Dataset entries
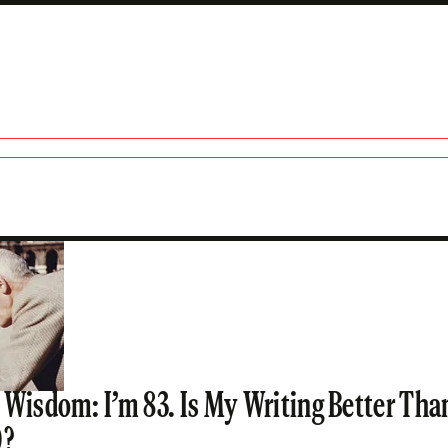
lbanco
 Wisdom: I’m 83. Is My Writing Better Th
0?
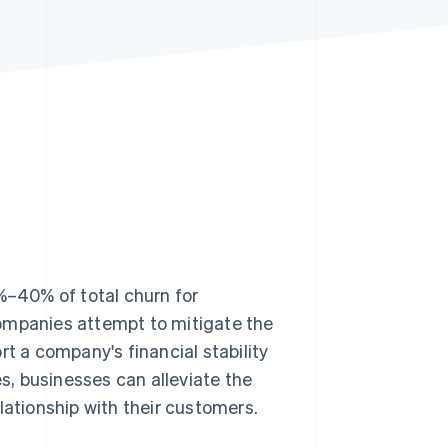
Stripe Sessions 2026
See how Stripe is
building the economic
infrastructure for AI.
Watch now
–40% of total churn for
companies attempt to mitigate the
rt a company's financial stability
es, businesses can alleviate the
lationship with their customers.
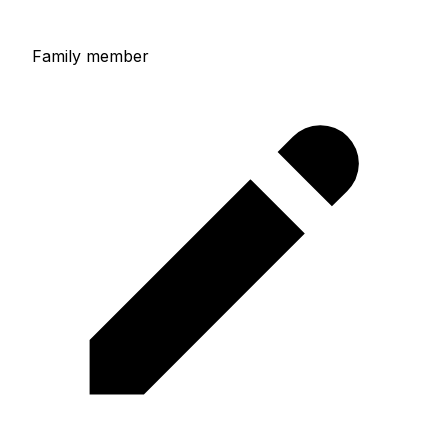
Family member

Required work: Make an exact copy of the lines above, starting at the line that contains "Stripe Sessions 2026" and running through the final line of the entries. Omit the pictures.

Written solution:
Stripe Sessions 2026
See how Stripe is
building the economic
infrastructure for AI.
Watch now
–40% of total churn for
companies attempt to mitigate the
rt a company's financial stability
es, businesses can alleviate the
lationship with their customers.
Family member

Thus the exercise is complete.